The legalization of sports betting at physical sportsbooks and online has swept throughout America, and the state of Connecticut is no exception.
Connecticut’s head of Consumer Protection and the Attorney General joined forces to warn gambling enthusiasts ahead of March Madness, as reports of illegal gambling websites soliciting state residents came in.
DraftKings, FanDuel, and Play Sugarhouse are the current online operators in Connecticut. Still, even with a limited choice, bettors should value the trusted companies instead of taking the darker route to place March Madness wagers.
Bet Legally on March Madness 2022
Attorney General William Tony and the DCP Commissioner Michelle Seagull released a joint statement.
“Any other gaming platform marketing to Connecticut consumers is doing so in violation of state law and should be reported to the Department of Consumer Protection,” Tong commented.

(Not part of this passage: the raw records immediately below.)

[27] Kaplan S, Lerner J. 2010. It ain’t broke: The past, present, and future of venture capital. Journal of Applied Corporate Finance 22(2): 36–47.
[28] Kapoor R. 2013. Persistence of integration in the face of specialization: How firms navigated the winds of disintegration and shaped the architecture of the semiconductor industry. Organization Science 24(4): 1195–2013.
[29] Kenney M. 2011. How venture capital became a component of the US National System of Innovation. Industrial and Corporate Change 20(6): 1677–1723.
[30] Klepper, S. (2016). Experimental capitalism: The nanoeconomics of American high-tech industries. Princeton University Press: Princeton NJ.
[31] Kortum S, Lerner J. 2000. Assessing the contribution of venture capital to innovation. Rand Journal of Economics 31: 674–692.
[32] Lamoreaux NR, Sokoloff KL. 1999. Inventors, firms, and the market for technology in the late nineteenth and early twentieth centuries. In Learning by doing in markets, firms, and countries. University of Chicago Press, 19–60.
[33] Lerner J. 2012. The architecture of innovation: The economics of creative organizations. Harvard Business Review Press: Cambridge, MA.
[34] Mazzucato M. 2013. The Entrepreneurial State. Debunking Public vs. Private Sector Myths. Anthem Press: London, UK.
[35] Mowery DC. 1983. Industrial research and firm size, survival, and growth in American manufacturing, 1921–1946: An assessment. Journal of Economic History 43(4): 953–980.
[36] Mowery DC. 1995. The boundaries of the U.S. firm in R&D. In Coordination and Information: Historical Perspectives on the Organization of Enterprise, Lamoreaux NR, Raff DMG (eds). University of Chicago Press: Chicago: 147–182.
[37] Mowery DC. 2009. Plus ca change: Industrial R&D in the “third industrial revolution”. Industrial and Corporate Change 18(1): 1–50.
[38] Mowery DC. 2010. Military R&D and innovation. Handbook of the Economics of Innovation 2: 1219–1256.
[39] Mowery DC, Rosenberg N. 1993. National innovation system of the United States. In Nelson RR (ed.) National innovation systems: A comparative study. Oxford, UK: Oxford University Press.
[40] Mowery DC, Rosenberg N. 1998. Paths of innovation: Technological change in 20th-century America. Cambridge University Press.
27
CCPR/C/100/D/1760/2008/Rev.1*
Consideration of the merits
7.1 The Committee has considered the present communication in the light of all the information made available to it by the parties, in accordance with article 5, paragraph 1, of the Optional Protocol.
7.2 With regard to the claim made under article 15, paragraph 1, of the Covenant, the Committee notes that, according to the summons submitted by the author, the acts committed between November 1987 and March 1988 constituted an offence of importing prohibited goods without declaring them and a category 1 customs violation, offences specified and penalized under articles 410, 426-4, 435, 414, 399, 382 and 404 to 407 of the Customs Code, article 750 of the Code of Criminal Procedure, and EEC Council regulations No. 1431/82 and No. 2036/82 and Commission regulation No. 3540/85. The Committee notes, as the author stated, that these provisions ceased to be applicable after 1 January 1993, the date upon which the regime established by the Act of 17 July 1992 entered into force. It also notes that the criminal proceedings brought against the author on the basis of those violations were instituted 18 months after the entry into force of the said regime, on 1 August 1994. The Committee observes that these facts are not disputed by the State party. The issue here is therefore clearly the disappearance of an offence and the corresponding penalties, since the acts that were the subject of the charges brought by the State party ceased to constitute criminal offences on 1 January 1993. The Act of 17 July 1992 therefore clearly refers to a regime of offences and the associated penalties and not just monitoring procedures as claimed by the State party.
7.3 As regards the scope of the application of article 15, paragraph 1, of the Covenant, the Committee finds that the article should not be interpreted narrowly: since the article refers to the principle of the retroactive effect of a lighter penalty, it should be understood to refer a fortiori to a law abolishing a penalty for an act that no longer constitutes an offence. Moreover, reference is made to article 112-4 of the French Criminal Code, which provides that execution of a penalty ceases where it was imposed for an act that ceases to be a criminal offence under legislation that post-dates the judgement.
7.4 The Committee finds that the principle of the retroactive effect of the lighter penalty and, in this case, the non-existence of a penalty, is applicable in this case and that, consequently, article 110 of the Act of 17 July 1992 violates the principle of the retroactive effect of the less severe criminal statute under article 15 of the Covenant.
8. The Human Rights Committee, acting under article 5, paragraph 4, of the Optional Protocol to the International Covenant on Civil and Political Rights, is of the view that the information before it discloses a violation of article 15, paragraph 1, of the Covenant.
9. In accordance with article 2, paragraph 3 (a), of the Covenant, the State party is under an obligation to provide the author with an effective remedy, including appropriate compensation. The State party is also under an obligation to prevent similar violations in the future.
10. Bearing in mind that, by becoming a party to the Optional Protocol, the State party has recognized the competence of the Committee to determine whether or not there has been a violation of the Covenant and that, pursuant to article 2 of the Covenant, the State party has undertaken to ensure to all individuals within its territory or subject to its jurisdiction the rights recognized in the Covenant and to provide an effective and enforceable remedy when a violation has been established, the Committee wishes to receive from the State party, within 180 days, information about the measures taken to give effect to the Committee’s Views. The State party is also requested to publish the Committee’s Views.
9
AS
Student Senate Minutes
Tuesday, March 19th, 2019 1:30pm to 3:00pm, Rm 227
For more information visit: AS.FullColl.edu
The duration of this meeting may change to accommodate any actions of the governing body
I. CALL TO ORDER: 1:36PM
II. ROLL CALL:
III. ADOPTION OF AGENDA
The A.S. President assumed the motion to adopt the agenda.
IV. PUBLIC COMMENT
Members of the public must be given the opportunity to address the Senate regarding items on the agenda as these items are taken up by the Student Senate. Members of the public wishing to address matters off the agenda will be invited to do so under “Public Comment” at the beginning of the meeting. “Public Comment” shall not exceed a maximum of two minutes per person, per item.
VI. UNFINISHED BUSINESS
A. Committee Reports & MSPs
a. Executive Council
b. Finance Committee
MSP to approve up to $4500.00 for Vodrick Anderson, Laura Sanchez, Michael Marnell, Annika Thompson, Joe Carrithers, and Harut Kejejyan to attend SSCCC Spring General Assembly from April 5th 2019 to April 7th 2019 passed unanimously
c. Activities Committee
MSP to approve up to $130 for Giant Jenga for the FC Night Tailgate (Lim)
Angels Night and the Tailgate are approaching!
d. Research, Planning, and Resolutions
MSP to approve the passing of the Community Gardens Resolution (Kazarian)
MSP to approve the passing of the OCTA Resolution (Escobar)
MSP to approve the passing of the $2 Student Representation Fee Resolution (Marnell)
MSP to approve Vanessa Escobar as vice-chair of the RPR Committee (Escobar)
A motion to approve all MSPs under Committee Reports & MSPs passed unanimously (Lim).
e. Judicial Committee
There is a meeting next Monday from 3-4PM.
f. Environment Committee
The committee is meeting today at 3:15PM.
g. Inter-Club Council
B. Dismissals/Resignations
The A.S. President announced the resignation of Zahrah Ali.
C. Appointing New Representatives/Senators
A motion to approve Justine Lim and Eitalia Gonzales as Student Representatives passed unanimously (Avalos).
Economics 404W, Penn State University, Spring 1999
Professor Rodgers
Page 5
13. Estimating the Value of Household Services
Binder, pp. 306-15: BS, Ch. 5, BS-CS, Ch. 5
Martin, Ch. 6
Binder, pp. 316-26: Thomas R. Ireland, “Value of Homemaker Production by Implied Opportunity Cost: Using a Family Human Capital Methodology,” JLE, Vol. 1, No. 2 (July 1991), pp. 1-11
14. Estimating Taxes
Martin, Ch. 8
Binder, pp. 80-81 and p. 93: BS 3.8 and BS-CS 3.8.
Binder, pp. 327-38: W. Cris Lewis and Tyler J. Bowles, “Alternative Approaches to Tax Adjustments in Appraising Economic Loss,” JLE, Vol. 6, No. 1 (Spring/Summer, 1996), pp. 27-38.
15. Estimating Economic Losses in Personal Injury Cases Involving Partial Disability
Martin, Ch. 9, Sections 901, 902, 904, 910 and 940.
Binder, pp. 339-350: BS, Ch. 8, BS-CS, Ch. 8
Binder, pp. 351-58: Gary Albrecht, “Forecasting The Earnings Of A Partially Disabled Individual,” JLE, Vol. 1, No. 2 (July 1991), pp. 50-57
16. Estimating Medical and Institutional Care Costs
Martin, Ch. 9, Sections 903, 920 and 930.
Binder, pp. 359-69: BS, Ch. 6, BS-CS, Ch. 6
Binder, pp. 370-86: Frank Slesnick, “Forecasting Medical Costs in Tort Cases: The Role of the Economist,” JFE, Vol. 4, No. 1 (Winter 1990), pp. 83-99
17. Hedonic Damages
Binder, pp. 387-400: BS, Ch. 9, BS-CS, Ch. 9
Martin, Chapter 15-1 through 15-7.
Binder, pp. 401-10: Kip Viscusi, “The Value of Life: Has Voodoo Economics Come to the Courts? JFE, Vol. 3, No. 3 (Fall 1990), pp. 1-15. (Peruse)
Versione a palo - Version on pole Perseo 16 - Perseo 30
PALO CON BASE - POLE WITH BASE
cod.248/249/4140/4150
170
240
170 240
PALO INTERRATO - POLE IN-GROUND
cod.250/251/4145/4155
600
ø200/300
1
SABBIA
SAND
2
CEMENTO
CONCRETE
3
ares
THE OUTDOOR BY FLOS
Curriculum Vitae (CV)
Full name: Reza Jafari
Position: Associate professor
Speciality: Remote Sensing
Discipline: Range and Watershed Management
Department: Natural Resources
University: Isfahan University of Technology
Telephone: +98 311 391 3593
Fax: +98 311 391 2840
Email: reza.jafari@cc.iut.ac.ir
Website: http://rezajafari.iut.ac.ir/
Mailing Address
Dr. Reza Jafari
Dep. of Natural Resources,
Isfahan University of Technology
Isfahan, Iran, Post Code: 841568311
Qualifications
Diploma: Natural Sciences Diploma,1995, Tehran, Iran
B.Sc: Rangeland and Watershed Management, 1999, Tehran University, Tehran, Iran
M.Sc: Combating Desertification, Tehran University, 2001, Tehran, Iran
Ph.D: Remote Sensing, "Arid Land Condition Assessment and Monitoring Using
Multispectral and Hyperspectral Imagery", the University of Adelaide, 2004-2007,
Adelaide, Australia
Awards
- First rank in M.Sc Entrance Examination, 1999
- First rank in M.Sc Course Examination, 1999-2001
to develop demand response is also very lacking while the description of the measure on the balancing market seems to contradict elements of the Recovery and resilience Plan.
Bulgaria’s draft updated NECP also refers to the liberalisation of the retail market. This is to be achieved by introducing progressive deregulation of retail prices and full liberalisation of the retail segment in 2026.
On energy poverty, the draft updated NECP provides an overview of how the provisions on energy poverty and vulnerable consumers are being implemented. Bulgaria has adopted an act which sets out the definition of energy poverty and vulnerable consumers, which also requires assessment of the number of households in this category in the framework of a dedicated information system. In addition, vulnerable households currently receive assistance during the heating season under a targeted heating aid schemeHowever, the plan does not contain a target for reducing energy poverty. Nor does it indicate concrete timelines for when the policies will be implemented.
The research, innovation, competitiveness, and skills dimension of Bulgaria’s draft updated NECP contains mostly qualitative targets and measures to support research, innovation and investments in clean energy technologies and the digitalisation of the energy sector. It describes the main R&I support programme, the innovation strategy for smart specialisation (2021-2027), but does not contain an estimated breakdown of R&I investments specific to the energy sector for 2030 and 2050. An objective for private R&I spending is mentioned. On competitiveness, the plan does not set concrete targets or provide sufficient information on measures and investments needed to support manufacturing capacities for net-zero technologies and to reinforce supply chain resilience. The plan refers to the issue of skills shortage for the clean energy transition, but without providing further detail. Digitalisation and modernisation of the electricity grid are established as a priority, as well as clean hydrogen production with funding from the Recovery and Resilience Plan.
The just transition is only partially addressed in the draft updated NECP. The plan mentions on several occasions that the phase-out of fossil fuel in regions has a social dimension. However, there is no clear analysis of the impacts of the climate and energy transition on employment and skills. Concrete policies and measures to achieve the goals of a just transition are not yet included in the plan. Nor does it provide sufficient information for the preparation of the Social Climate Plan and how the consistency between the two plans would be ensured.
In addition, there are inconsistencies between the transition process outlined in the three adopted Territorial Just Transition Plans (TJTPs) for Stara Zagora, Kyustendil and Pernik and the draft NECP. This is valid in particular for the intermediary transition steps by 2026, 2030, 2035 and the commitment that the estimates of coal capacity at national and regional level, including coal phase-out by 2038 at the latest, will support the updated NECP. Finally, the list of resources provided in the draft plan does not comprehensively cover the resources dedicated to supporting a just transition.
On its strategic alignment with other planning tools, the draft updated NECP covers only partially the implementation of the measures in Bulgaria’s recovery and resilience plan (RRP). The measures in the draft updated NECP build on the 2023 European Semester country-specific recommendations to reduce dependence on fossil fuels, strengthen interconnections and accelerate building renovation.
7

The statement, released on Monday, coincided with the beginning of this year’s March Madness, the NCAA Division I basketball tournament that started this past Tuesday.
State officials reminded bettors that these sites aren’t licensed to receive wagers in Connecticut “and create a risk for users who may not realize these companies do not comply with state regulations created to protect consumers’ personal information and money.”
Dirty tactics such as making personal phone calls to customers to encourage them to place deposits are just one of many illegal and unethical approaches they take. The official stated that a third party has also been known to hide payments from a user’s bank account, which would prevent a bank from stopping a transaction if they realized illegal gambling was going through the account.
“These illegal offshore gambling websites are highly professional organizations with large budgets, and often they market directly to Connecticut consumers using endorsements from retired famous professional athletes,” said Seagull.
“But these platforms are illegal and not subject to regulation and inspection by the state. That means the games haven’t been reviewed to ensure they are run fairly, and consumers are putting their personal information and money at risk by using these platforms. If consumers choose to engage in gaming activities, they should do so responsibly and legally.”, stated the DCP Commissioner.